Now I can blame it on my generation, too. In recent weeks, several news outlets have reported on a study that found that millennials give weak handshakes. More precisely, it was a study on grip strength, published in the Journal of Hand Therapy: Researchers at Winston-Salem State University tested the grips of men and women under 30 using something called a dynamometer, and their results indicated that young people’s hand strength has declined since 1985. The study’s authors asserted that this is probably due to people spending less time working with their hands and more time on their ding-dang cellphones.

The actual study didn’t deal directly with handshake strength, but several outlets made the connection, running photos of handshakes and using headlines like, “Get a grip, young people, your handshakes are weak.” It’s classic “kids today!” nonsense, and like a lot of anti-young-people rhetoric, it has an undercurrent of misogyny. It’s like when older people criticize millennials for always being on their phones: We know you’re mostly talking about women. Or when seemingly well-meaning people and entities advise young women to change the way they talk: Why is the way young women speak any less valid than the way older men talk? The same principle applies here. The idea of a strong handshake is a patriarchal construct. And like the glass ceiling and the disgraceful double standard that allows stars of The Bachelor to get away with way more shenanigans than stars of The Bachelorette, we must dismantle it.

It’s a standard job interviewing tip to practice your handshake and cultivate a strong one. But this silly study—more propaganda from the notorious hand therapy lobby, am I right?—got me thinking how much that advice privileges men, the gender more genetically likely to have powerful hand and arm muscles. What is shaking hands when you get down to it but a primitive ritual to prove to another person that you are … strong, but in a controlled way? After some self-consciousness when I was first out of school, I’ve mostly stopped caring about my grip and stopped wanting to work anywhere that wouldn’t hire me because I had a weak one. I can’t imagine that it’s something that most people care about anymore. But for anyone out there that does: Why not just forget it? As with the issue of how women talk, pay attention to what they say, not how they say it—and definitely not how strong they seemed when they engaged in your macho greeting custom. (Of course, if you are a lawyer or activist fighting for reproductive rights and feel a strong handshake gives you that much more gravitas in your quest for women’s equality, I say, by all means, go for it.)
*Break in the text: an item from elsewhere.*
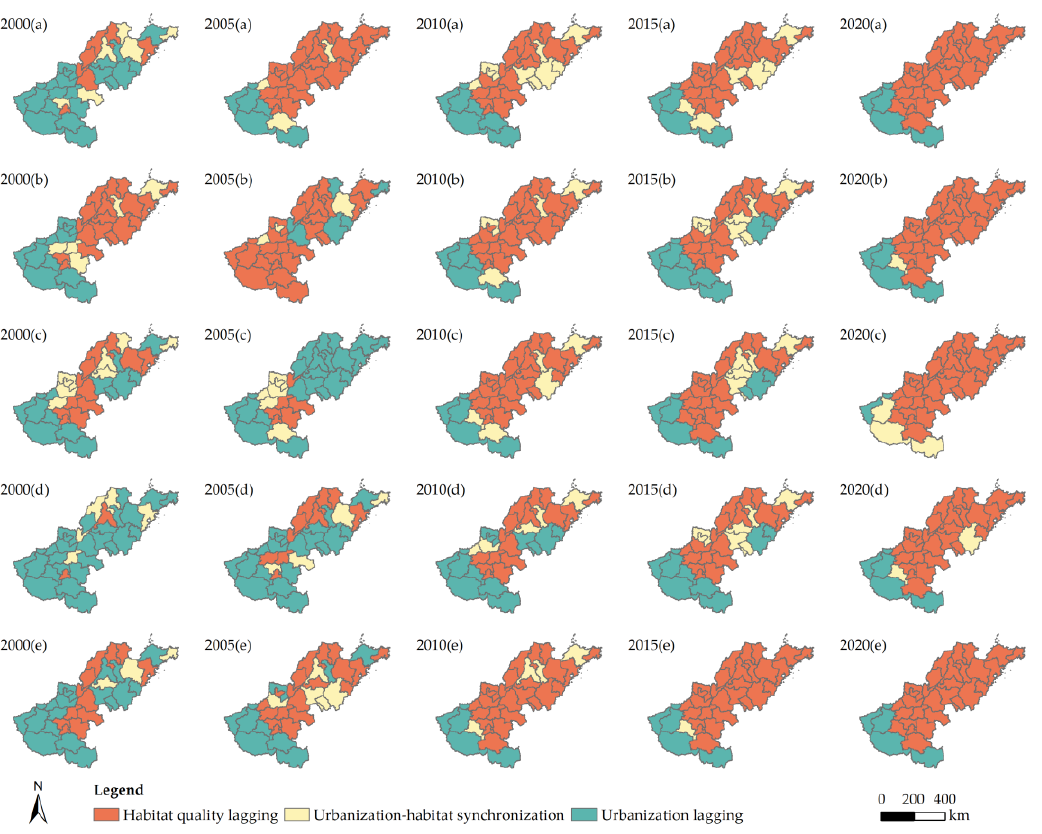
Figure 8. Relative development relationships of the urbanization level and subsystem urbanization level with HQ for each city along the Lower Yellow River between 2000 and 2020: ( a ) urbanization level; ( b ) demographic urbanization level; ( c ) economic urbanization level; ( d ) social urbanization level; ( e ) spatial urbanization level.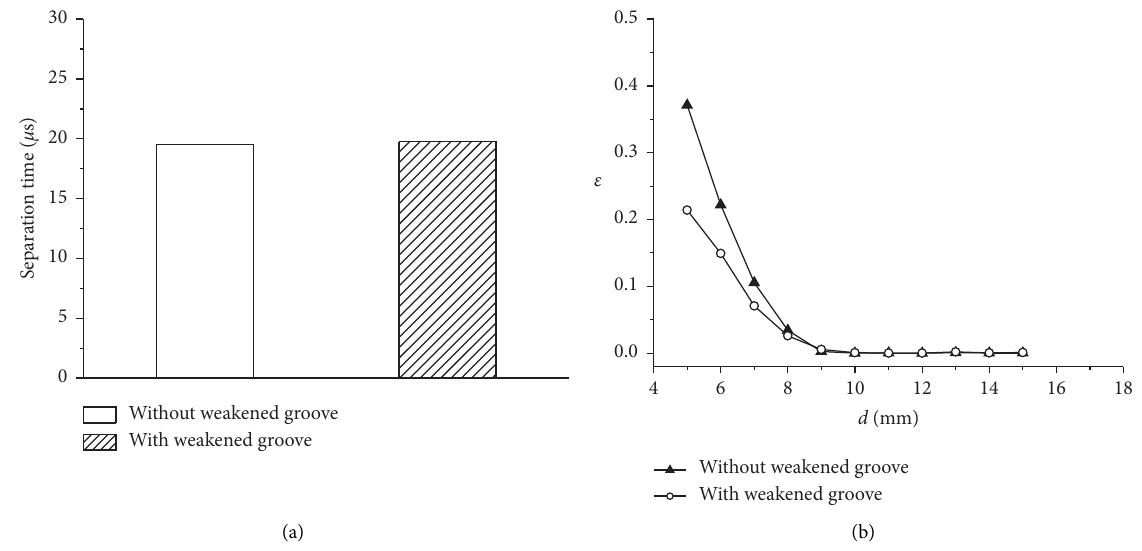
Figure 7: Influence of weakening groove on cutting results: (a) separation time; (b)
All this handwringing over handshaking is enough to make a gal wish we lived in Donald Trump’s America already so no one had to shake hands anymore. (Trump is a notorious germophobe.) Or, better yet, maybe in Hillary Clinton’s femocracy, it will be acceptable to greet both male and female professional associates with a quick round of Miss Mary Mack: a little girls’ clapping game reframed as the ultimate lean-in.